Sharon Eubanks, Dr. Regina Benjamin, and Cynthia Hallett
On March 8, 2012, the U.S. Surgeon General released the 31st report on tobacco
use, Preventing Tobacco Use Among Youth and Young Adults. The 22-page
Executive
Summary summarizes the enormous amount of scientific evidence reported in
the more than 900-page Surgeon General's report.
This document provides the five major conclusions as well as each of the chapter conclusions from the full report, which are:
- Cigarette smoking by youth and young adults has immediate adverse health
consequences, including addiction, and accelerates the development of chronic
diseases across the full life course.
- Prevention efforts must focus on both adolescents and young adults because
among adults who become daily smokers, nearly all first use of cigarettes
occurs by 18 years of age (88%), with 99% of first use by 26 years of age.
- Advertising and promotional activities by tobacco companies have been shown
to cause the onset and continuation of smoking among adolescents and young
adults.
- After years of steady progress, declines in the use of tobacco by youth
and young adults have slowed for cigarette smoking and stalled for smokeless
tobacco use.
- Coordinated, multicomponent interventions that combine mass media campaigns, price increases including those that result from tax increases, school-based policies and programs, and statewide or community-wide changes in smokefree policies and norms are effective in reducing the initiation, prevalence, and intensity of smoking among youth and young adults. (emphasis added)

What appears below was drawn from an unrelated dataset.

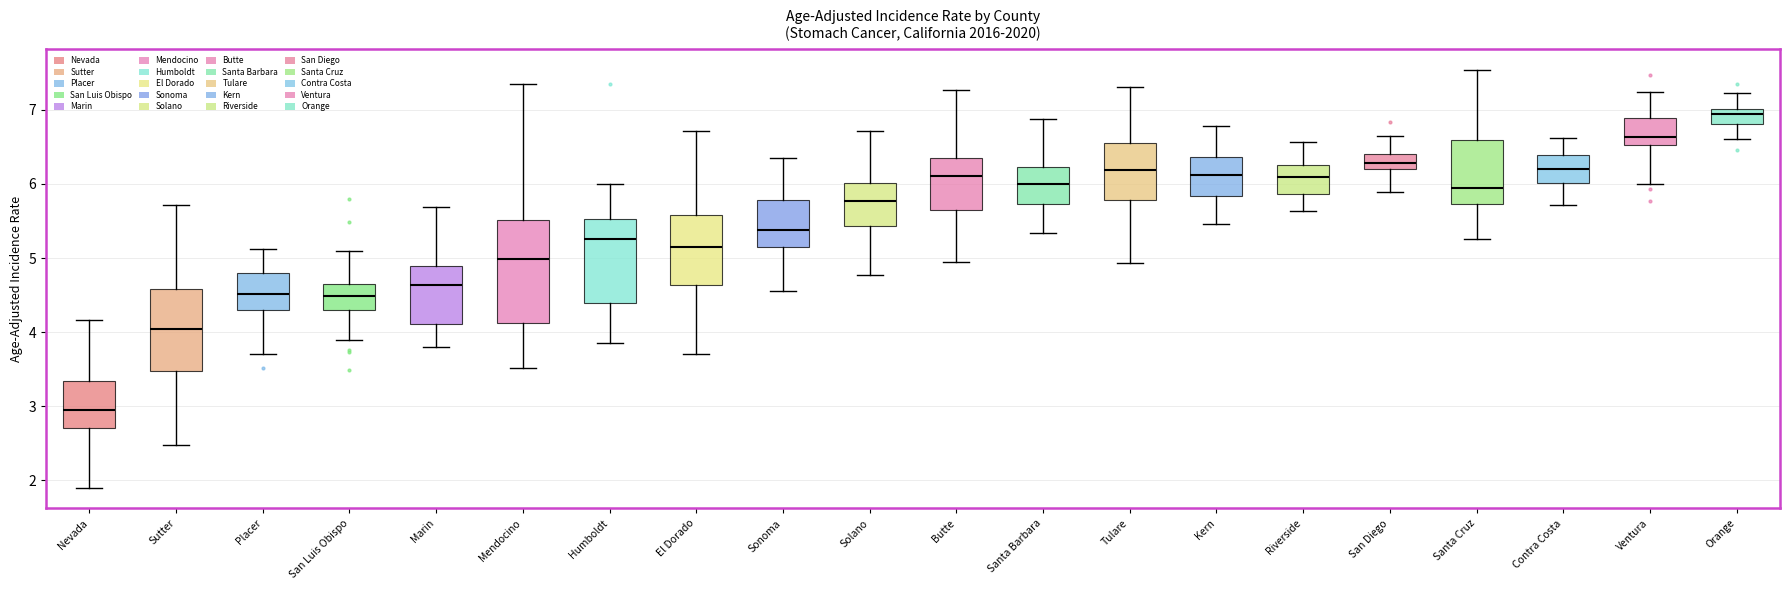

Comparing the boxes themselves (not the whiskers), which one is the tallest?

Mendocino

There is also a 20-page Consumer
Booklet designed to help parents, teachers, policy makers, health care professionals,
and other concerned adults understand the importance of the report and how they
can take a stand to protect young people from the devastating effects of tobacco
use.
Lastly,
have your voice heard! Participate in the Surgeon General's "Tobacco.
I'm not buying it!" video contest. The CDC invites youth aged (13-17)
and young adults ages (18-25) to develop original videos that feature one or
more of these report findings:
- Cigarette smoking by youth and young adults immediately begins a sequence
of health consequences including addiction, reduced lung function, asthma,
and heart disease.
- Advertising and promotional activities by tobacco companies have been shown
to cause the onset and continuation of smoking among adolescents and young
adults.
- Use of tobacco products by youth and young adults shows signs of increasing after years of steady decline.